En el ámbito de la salud humana se habla de cirugías mayores, cuando determinados males físicos afectan a los organismos de las personas, para que estas puedan sobrevivir a ciertas situaciones de peligro.

Aunque salvando diferencias de consideración, es posible hacer un símil entre lo expresado, y el estado, o nivel de los grandes males que hoy se verifican a  nivel de la nación dominicana:  institucionales, monetarios-fiscales, políticos, económicos en general, educativos,  inseguridad ciudadana, transporte, salud pública, etc.,  para cuyos correctivos habrán de requerirse, obligatoriamente, “procedimientos quirúrgicos políticos y sociales” de alto riesgo, a ser llevados a cabo por manos expertas, y mentes preclaras, que hasta hoy no luce posible encontrarlas  en el seno de los negocios locales, denominados partidos políticos.

Tienen que ser cirujanos apartidistas; personas libres de compromisos, como de fuertes ataduras con los grupos poderosos económicos que gravitan en este país, y que siempre procuran “titeratos” representativos a nivel de los tres Poderes de Estado nacional: Legislativo, Ejecutivo, y Judicial, que satisfagan sus pretensiones de avaricias marcadas, e impunidad constante.

Ojalá que aparezca algún buen cirujano, o varios, mejor, que puedan trabajar en favor de extirpar, cuántos “tumores cancerígenos”, se les podría calificar, que vienen socavando el cuerpo de esta nación; para ver si es posible recobrar la salud de la misma.

Pues, de seguir como ha venido estando durante los últimos lustros, en manos de políticos, y poderosos grupos empresariales corruptos, avariciosos, como antinacionalistas por demás, solo pensando en coger cuartos prestados, sin saberse cómo se van a pagar después, y “las cuentas de destino”, sus males todos, proseguirán extendiéndose, y acabarán por dar al traste con la salud social, y hasta soberana de esta República.

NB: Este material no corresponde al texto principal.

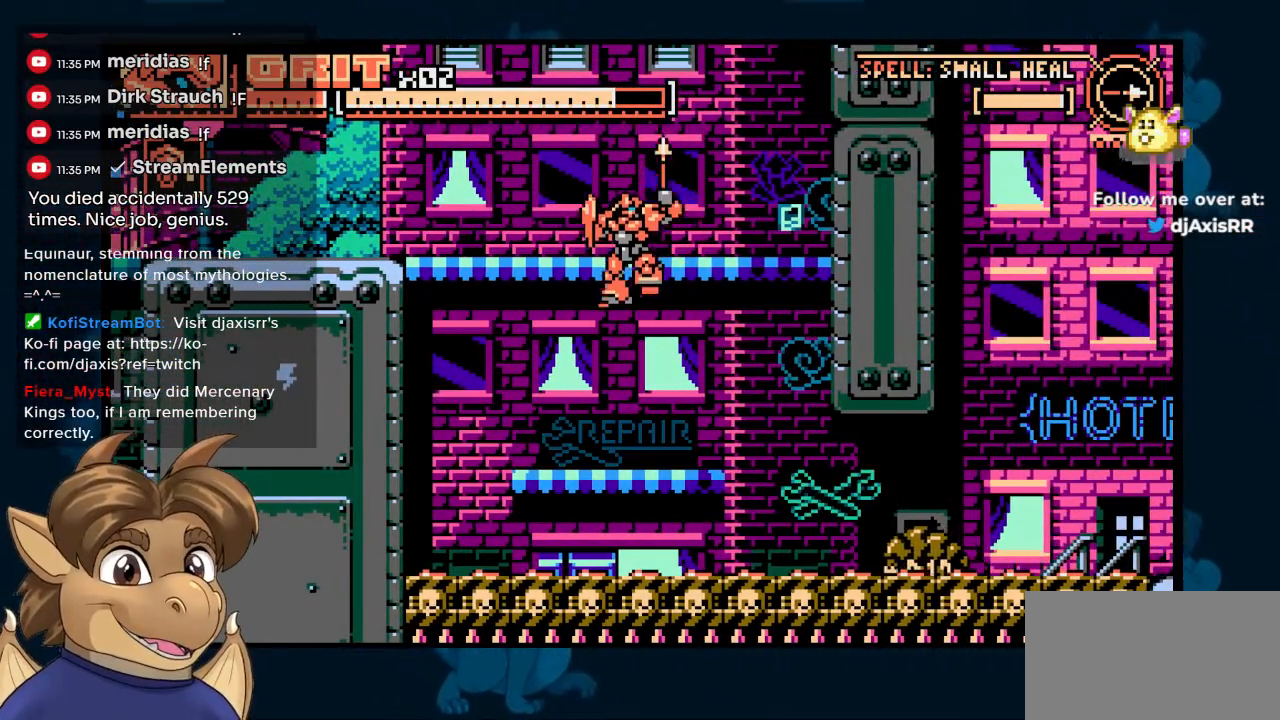
{"buttons": [], "left_stick": "center", "right_stick": "center", "events": [[33, "DPAD_DOWN", "up"], [183, "DPAD_RIGHT", "down"], [417, "DPAD_RIGHT", "up"]]}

Dicen algunos pensantes que: “ojos que no ven, corazón que no siente”, lo cual se puede considerar muy cierto.  Pero, ocurre que, los dominicanos que no tuvieron la oportunidad de ver y ponderar las ejecutorias desaprensivas de los políticos del patio durante los últimos gobiernos que se ha gastado esta nación, sí que después han podido informarse sobre el maremágnum que dejaron los actuantes entonces a este pueblo.

En consecuencia, se han percatado de los riegos probables que desde ahí se pueden desprender para un porcentaje importante de las presentes generaciones, como del futuro incierto que les espera a las venideras.

Luego, los efectivos “cirujanos” que hoy traten de revertir las situaciones gravosas que agobian a esta sociedad, in crescendo cada vez, derivadas de los maridajes políticos-empresariales que se estilan entre nosotros, ya se estiman como imprescindibles.

Y, es la demanda que se hace, ¡a todo pulmón poblacional! Por lo cual, de no aparecer aquellos “salvadores”, el pueblo se empoderará, y “operará” con sus propias manos, sin necesidad de quirófanos equipados.

¡Qué nadie se sorprenda después! “La palabra de los pueblos, es la que más se parece a la de Dios”, según dicen los que saben.